Otwarcie jest przede wszystkim bardzo dobrze skonstruowane – słodkie cytrusy równoważy szałwia, tymianek i estragon, dzięki czemu jest trochę słodko, trochę męsko i trochę ciekawie. Zachęcająco, choć przynajmniej w tej nucie tytułowej dżamajki się raczej nie doszukacie. Ale znacznie więcej przynosi jej serce. Jest bardzo ładne, zielone i świeże. W połączeniu z pierwszą nutą tworzy się miła dla nosa woń, która na zejściu wzbogaca się w wanilię, ambrę i drzewo stając się dodatkowo słodka i aromatyczna.
Całość zapachu jest z pewnością przyjemna, z pewnością nieszczególnie oryginalna i z pewnością będzie się podobać większości.

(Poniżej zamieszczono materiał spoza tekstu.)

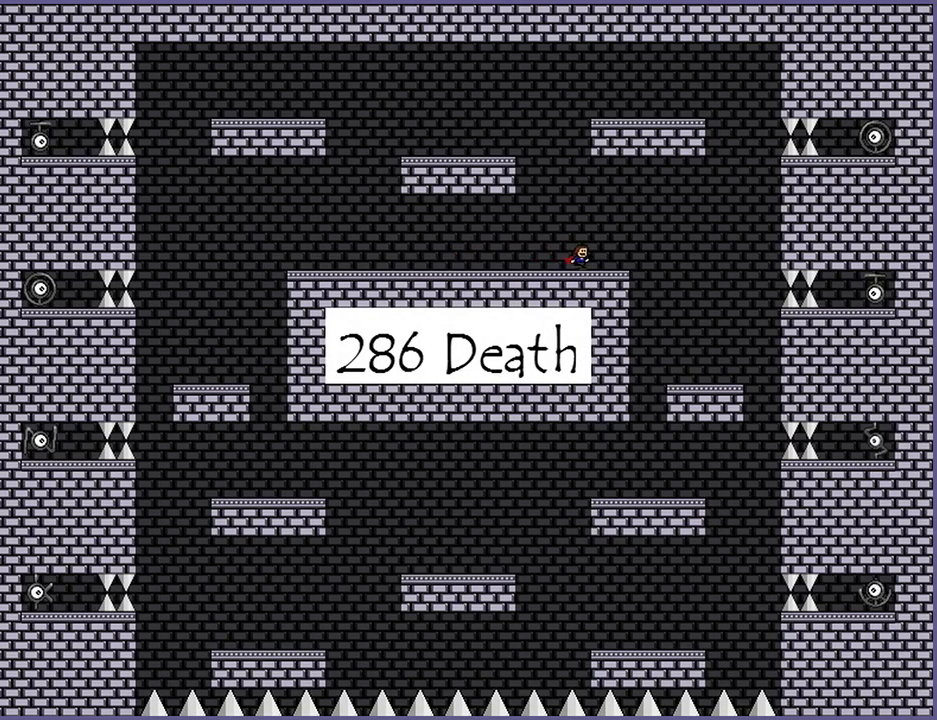
{"keys": ["shift_l", "z"], "events": [[400, "right", "up"], [500, "shift_l", "down"], [500, "z", "down"]]}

Perfum jest niezbyt trwały, ok. 4h wyczuwalny później się urywa. Cena atrakcyjna, dla młodego chłopaka na lato, to zupełnie trafiony wybór na początek.
Coś jeszcze?
Nie jest to chyba tak udany zapach jak „Man”, ale biorąc pod uwagę, że został niedawno odświeżony w wersji 2 – zmieniła się tylko butelka, woń bez zmian – to można przyjąć, że podoba się na tyle, że warto było to zrobić. Dla niektórych może to być drogowskaz.
Można spróbować.
Nuty:
Umysł: mandarynka, cytryna, szałwia, tymianek, estragon.
Serce: galbanum, jaśmin, bodziszek, róża.
Baza: drewno sandałowe, ambra, wanilia.